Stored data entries
+++++
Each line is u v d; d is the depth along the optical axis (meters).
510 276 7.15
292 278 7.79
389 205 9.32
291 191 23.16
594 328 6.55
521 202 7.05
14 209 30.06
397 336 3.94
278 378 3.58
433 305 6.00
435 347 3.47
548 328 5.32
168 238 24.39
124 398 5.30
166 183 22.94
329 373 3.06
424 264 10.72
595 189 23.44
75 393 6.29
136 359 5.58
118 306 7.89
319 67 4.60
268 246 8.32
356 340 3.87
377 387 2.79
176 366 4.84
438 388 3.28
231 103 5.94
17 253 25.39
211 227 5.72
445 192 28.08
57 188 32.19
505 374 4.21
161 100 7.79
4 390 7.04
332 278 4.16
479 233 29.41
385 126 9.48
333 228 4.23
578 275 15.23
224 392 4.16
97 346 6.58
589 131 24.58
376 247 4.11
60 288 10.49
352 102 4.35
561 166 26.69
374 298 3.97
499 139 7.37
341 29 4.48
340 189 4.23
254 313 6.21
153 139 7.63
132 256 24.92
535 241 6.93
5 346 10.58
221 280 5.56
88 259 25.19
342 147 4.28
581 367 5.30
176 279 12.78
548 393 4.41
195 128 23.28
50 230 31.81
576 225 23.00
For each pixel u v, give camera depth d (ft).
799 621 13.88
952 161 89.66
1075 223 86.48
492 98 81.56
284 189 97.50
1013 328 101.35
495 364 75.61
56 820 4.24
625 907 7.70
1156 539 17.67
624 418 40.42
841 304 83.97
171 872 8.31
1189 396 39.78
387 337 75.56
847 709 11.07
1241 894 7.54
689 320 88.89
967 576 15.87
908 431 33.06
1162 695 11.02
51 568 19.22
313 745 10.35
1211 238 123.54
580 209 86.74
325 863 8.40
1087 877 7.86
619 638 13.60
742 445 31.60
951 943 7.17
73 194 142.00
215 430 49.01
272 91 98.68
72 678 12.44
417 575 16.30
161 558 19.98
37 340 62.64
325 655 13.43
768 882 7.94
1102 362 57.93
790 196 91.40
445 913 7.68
+++++
Assigned task — A verbatim copy of every entry is required.

Exercise solution —
Each line is u v d; d is the depth along the optical axis (meters).
510 276 7.15
292 278 7.79
389 205 9.32
291 191 23.16
594 328 6.55
521 202 7.05
14 209 30.06
397 336 3.94
278 378 3.58
433 305 6.00
435 347 3.47
548 328 5.32
168 238 24.39
124 398 5.30
166 183 22.94
329 373 3.06
424 264 10.72
595 189 23.44
75 393 6.29
136 359 5.58
118 306 7.89
319 67 4.60
268 246 8.32
356 340 3.87
377 387 2.79
176 366 4.84
438 388 3.28
231 103 5.94
17 253 25.39
211 227 5.72
445 192 28.08
57 188 32.19
505 374 4.21
161 100 7.79
4 390 7.04
332 278 4.16
479 233 29.41
385 126 9.48
333 228 4.23
578 275 15.23
224 392 4.16
97 346 6.58
589 131 24.58
376 247 4.11
60 288 10.49
352 102 4.35
561 166 26.69
374 298 3.97
499 139 7.37
341 29 4.48
340 189 4.23
254 313 6.21
153 139 7.63
132 256 24.92
535 241 6.93
5 346 10.58
221 280 5.56
88 259 25.19
342 147 4.28
581 367 5.30
176 279 12.78
548 393 4.41
195 128 23.28
50 230 31.81
576 225 23.00
For each pixel u v, give camera depth d (ft).
799 621 13.88
952 161 89.66
1075 223 86.48
492 98 81.56
284 189 97.50
1013 328 101.35
495 364 75.61
56 820 4.24
625 907 7.70
1156 539 17.67
624 418 40.42
841 304 83.97
171 872 8.31
1189 396 39.78
387 337 75.56
847 709 11.07
1241 894 7.54
689 320 88.89
967 576 15.87
908 431 33.06
1162 695 11.02
51 568 19.22
313 745 10.35
1211 238 123.54
580 209 86.74
325 863 8.40
1087 877 7.86
619 638 13.60
742 445 31.60
951 943 7.17
73 194 142.00
215 430 49.01
272 91 98.68
72 678 12.44
417 575 16.30
161 558 19.98
37 340 62.64
325 655 13.43
768 882 7.94
1102 362 57.93
790 196 91.40
445 913 7.68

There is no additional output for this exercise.